Intinya, cerita Pantaskah Aku Berhijab ini tidak jatuh ke dalam klise-klise dan dramatisasi yang hanya memuaskan emosi penonton. Adegan-adegan yang sekadar membuat asal pelanggan Netflix senang semacam itu tidak begitu saja diberikan. Pilihan-pilihan yang diambil karakter dalam film ini banyak yang merupakan hasil yang sangat mungkin kita ambil dalam posisi itu, dan hasil yang kita ambil itu seringkali tidak mudah.
Dari situlah, saya bisa bilang bahwa ada kepuasan ketika tiba di akhir film. Ada hasil yang bisa diharapka muncul di akhir cerita seperti halnya roman, dan akhir cerita itu menghangatkan jiwa.

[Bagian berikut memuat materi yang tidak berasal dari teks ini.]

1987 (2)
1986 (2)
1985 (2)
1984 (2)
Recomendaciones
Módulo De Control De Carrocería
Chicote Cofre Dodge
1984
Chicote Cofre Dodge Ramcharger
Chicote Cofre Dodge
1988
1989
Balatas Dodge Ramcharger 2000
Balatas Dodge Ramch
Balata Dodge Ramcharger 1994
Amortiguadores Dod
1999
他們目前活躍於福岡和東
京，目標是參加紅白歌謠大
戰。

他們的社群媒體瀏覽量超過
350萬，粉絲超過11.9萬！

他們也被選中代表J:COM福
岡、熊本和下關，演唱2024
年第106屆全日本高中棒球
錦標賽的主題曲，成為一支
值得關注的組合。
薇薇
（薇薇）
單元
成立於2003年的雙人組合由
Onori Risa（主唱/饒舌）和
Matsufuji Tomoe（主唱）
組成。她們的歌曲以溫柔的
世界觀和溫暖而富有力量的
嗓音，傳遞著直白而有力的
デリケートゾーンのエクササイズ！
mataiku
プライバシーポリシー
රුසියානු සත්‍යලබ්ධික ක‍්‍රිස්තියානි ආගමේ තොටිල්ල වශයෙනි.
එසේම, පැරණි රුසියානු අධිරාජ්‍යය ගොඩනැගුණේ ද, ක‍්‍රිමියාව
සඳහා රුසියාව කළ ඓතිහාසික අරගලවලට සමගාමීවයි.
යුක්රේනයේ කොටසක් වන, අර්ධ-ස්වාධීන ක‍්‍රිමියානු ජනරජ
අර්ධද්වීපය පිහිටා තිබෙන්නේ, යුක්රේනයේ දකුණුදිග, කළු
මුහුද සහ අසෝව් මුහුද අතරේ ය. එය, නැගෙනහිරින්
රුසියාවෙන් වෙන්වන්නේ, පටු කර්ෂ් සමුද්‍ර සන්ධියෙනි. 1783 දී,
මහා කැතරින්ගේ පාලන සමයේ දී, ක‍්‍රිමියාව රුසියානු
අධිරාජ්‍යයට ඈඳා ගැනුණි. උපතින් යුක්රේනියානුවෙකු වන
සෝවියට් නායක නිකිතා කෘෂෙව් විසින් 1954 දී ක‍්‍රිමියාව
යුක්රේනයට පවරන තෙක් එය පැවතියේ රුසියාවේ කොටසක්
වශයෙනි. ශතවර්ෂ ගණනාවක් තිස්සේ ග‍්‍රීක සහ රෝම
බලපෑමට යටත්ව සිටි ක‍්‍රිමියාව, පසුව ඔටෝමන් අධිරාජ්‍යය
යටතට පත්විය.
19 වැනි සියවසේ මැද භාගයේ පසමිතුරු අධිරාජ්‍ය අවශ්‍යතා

Namun, bagaimana dia sampai ke sana dan detail-detail dari ceritanya—itulah yang menjadikan pengalaman menonton film ini bisa membasuh batin.
Kalau kalian ini mengkaji sebuah film bernuansa religi tapi tidak dengan belokan-belokan cerita yang mudah diterka, mungkin ini film yang cocok untuk itu.